復習しておきましょう
ずいぶん前、初めて自作機を作った頃にオーバークロックをテーマに掲げたことがあります。今さら言うまでもなく、オーバークロックとはCPUやメモリなどの動作クロック周波数を規定よりも高く設定して動かすことで、自作パソコンユーザーたちが高性能をより安価に実現するために使われる手段の一つです。もちろん仕様外の動作ですから動作しなくても仕方ありませんし、これが原因で壊れてしまっても文句は言えません。
新しく購入したPentium4 1.6AGHzは、外部から供給されるクロック100MHzの4倍のさらに4倍で動作するように作られています。最近のIntel製CPUの例に漏れず、Pentium4の場合はこの「4倍のさらに4倍」の部分を変更することは出来ないので、ベースになる「100MHz」をより高く上げていくことになります。外部からの供給クロックを上げていくときのリスクは、その影響がCPU以外にも及ぶこと。少なくともCPUと直結されるチップセットは確実に影響を受けるわけです。
このことを考えたときに生きてくるのが、GA-8IEXに採用された新型チップセット・Intel 845Eの仕様。もともとCPUに133MHzを供給することを考慮して作られていますから、100MHzベースのPentium4に定格の1.33倍の133MHzを供給しつつ、他の部分には全く負担をかけない…という設定をすることが可能です。考えようによっては、チップセットがCPUを33%オーバークロックさせるだけの余裕を持っている…とも言えるわけです。
確信犯?

* 与えられた情報

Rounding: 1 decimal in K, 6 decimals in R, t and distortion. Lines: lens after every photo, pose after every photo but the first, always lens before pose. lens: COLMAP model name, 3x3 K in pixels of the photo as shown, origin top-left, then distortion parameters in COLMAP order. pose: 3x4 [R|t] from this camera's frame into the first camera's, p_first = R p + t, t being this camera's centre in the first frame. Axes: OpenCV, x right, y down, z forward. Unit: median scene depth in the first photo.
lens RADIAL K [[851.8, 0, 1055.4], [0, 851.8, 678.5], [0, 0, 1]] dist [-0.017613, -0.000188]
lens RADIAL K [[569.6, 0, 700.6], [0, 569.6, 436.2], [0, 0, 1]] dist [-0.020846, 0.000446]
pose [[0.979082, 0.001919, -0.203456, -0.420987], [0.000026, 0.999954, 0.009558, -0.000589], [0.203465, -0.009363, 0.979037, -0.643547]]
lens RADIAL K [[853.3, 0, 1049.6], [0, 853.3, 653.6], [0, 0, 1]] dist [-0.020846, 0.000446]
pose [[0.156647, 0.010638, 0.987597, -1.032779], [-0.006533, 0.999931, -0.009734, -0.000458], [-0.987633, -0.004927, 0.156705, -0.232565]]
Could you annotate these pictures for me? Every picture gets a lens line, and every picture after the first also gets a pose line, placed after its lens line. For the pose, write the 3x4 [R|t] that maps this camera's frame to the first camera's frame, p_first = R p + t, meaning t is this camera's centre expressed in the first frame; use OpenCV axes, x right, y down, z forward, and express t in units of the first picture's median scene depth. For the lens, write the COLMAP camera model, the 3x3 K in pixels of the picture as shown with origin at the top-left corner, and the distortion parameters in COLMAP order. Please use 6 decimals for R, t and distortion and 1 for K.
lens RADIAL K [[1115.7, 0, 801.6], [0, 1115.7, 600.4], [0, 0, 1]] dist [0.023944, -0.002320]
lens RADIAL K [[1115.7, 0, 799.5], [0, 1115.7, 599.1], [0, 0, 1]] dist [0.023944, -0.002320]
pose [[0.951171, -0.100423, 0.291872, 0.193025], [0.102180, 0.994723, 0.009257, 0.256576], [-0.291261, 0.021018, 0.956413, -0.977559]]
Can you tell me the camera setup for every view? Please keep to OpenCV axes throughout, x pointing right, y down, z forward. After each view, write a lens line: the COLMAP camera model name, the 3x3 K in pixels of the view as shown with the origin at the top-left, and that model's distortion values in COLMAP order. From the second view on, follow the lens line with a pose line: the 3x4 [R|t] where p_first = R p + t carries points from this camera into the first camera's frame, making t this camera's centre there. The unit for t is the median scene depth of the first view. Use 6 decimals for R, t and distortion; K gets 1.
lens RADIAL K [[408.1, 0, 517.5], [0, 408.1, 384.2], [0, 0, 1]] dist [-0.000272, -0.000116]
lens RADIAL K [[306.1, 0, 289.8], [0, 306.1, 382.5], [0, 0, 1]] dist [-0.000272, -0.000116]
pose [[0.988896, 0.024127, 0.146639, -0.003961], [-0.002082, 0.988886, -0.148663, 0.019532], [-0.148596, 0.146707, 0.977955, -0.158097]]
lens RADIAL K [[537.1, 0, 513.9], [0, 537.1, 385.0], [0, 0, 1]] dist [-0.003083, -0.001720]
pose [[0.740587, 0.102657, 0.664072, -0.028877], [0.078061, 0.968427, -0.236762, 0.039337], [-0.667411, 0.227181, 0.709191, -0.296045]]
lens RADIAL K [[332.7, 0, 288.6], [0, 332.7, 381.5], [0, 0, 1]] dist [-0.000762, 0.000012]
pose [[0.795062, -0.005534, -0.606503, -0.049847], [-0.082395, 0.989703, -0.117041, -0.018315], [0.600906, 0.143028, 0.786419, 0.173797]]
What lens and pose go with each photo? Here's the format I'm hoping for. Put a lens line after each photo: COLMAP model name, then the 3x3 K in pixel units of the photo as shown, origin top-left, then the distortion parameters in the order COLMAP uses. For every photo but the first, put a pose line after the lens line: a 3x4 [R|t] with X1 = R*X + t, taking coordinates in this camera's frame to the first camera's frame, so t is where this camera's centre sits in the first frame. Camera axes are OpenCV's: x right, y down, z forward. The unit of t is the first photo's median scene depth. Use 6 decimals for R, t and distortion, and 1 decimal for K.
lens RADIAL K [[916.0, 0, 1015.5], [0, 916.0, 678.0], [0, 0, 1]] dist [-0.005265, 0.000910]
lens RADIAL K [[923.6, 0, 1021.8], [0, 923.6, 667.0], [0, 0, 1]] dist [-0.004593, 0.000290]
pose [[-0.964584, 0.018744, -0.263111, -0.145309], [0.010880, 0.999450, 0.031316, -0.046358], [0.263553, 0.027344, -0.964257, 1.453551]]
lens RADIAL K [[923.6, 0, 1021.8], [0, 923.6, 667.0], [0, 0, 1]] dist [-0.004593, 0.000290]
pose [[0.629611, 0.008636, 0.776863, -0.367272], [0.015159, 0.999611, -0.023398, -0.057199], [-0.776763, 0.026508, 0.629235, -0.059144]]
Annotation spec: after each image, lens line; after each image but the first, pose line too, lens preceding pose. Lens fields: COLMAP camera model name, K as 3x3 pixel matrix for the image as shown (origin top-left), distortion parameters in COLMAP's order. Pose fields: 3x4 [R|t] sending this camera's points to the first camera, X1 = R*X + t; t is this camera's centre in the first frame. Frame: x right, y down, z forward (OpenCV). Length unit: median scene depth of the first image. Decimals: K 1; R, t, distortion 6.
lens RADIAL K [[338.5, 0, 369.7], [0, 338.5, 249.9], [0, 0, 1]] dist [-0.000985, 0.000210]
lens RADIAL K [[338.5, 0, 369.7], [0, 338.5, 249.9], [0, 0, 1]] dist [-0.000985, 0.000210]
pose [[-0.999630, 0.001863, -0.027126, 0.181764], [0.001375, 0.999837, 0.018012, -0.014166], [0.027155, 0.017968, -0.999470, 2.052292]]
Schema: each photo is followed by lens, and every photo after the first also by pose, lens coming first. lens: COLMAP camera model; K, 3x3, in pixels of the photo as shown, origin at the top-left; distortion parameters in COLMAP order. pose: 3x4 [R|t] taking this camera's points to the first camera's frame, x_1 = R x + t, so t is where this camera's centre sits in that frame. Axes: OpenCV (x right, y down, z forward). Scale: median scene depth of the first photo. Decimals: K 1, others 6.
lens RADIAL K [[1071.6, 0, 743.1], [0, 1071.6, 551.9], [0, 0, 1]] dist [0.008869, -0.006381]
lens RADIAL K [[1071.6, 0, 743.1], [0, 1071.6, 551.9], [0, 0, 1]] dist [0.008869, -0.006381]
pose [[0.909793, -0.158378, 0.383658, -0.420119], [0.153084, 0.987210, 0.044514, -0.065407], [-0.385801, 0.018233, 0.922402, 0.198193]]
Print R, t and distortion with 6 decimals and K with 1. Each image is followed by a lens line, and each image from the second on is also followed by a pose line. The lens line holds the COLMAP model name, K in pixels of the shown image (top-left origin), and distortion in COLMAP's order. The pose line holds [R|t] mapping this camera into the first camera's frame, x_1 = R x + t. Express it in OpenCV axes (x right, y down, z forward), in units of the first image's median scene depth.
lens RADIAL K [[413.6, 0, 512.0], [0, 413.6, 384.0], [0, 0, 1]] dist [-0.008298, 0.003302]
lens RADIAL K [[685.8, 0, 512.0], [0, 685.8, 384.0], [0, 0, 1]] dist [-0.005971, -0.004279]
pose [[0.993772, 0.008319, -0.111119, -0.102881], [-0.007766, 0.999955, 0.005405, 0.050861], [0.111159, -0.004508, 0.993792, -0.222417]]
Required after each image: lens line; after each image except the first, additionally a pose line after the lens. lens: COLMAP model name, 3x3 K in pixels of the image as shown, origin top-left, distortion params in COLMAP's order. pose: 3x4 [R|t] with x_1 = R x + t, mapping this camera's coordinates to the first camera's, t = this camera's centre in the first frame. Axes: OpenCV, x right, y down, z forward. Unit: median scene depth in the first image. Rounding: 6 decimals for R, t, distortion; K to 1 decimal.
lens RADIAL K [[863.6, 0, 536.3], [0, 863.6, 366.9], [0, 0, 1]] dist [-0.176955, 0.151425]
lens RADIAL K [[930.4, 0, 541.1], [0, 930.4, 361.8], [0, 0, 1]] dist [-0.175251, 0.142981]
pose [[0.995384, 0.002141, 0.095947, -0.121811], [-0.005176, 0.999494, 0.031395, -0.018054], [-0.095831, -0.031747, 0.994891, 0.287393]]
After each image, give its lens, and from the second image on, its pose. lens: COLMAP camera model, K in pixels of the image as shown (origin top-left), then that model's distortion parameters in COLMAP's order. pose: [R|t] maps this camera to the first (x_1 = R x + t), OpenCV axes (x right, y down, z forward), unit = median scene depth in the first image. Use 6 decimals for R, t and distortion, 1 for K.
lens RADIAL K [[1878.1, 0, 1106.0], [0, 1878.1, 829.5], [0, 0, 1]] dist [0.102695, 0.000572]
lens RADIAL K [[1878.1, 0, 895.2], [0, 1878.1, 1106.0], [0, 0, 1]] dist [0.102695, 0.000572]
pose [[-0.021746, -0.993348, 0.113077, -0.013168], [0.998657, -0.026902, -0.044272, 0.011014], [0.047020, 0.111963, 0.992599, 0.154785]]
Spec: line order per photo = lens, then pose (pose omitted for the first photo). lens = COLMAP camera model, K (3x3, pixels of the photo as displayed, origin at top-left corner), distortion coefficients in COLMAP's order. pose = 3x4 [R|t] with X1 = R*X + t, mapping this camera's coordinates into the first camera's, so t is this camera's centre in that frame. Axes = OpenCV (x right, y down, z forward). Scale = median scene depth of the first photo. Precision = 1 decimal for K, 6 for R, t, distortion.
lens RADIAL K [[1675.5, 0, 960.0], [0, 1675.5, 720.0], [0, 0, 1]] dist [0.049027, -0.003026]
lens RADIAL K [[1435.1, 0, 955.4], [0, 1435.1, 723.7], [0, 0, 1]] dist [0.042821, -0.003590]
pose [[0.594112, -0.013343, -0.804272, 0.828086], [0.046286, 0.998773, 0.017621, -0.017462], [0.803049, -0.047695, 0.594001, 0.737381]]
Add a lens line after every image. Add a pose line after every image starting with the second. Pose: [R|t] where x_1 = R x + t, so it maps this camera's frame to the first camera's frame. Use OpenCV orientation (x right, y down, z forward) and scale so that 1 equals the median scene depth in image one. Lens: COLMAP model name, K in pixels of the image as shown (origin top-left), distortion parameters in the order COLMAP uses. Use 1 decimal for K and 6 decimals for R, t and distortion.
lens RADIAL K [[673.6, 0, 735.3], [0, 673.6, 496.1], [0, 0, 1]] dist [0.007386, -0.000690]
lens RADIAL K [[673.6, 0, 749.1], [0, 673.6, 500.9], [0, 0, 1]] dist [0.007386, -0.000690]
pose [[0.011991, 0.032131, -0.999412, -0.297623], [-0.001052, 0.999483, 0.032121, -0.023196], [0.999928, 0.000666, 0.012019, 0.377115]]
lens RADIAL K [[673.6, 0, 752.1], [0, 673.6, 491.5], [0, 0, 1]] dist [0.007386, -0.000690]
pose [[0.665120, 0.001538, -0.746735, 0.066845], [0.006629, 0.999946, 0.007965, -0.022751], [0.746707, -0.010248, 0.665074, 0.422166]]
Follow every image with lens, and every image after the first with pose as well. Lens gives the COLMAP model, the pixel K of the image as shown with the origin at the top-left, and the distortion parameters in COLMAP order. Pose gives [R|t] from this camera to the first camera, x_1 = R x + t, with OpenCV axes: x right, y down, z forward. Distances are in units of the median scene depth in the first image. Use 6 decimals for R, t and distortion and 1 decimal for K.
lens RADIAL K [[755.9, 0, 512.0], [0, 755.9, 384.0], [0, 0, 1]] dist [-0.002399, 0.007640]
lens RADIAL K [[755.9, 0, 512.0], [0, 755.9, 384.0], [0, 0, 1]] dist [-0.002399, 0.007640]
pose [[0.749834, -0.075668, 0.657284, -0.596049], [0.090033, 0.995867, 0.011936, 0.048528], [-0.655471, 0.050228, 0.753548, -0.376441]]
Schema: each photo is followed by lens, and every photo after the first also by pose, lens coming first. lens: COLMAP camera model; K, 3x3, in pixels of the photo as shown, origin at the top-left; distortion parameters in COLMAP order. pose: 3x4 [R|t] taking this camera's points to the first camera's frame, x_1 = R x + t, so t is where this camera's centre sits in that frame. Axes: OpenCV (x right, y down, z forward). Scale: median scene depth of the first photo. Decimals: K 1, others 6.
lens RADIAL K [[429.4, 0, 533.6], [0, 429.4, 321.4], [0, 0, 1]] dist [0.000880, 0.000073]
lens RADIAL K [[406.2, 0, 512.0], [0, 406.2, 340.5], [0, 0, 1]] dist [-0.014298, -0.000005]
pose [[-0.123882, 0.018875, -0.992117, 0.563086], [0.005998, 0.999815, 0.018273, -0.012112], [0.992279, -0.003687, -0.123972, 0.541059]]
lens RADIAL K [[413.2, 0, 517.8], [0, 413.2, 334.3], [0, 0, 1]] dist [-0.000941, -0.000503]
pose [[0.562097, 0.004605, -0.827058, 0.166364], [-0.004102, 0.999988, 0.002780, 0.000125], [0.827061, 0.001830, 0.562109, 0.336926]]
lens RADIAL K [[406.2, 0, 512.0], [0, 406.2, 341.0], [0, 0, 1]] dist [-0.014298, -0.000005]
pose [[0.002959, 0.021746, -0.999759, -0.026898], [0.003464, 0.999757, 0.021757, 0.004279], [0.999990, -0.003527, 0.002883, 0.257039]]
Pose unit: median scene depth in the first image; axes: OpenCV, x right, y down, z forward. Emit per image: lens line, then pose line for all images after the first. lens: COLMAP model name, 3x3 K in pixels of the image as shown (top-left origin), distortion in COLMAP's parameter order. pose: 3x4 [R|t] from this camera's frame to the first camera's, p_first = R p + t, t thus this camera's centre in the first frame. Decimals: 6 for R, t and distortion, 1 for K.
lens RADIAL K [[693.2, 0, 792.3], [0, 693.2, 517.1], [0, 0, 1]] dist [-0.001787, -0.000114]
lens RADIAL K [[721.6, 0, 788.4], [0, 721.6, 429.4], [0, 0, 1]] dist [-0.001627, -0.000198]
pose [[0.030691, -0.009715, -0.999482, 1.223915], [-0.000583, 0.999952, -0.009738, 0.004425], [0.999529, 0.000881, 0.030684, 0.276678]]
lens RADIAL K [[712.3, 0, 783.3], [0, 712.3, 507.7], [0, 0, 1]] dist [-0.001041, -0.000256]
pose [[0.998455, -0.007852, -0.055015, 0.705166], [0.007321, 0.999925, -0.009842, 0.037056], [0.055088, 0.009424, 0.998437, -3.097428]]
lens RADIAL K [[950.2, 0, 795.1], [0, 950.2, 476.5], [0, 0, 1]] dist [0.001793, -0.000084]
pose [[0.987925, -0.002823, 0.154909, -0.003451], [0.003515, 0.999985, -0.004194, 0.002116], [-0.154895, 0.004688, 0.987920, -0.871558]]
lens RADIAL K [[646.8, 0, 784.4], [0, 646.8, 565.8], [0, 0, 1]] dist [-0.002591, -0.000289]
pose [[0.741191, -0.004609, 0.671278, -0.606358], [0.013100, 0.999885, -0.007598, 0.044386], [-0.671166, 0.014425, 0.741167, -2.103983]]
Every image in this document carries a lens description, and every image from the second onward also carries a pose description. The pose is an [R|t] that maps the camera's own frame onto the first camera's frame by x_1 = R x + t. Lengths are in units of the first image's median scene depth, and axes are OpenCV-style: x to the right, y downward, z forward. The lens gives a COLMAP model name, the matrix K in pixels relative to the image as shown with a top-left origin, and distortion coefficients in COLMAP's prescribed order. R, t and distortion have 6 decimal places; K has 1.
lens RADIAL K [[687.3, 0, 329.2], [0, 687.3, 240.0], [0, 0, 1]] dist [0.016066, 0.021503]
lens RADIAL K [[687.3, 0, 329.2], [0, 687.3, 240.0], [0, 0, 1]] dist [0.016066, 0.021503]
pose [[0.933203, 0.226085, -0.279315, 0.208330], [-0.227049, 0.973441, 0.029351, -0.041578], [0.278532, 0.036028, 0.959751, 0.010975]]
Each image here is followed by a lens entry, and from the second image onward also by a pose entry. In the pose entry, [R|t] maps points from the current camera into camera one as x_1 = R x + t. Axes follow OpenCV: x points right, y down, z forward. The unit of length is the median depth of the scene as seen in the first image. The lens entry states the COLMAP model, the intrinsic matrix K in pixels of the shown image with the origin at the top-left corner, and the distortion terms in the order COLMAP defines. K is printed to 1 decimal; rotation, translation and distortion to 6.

* 作業の目的
提示文のうち、「このことを考えたときに生きて」で始まり「ている…とも言えるわけです。」で終わる部分を、一字も変えずに書き出す。

* 解答欄
このことを考えたときに生きてくるのが、GA-8IEXに採用された新型チップセット・Intel 845Eの仕様。もともとCPUに133MHzを供給することを考慮して作られていますから、100MHzベースのPentium4に定格の1.33倍の133MHzを供給しつつ、他の部分には全く負担をかけない…という設定をすることが可能です。考えようによっては、チップセットがCPUを33%オーバークロックさせるだけの余裕を持っている…とも言えるわけです。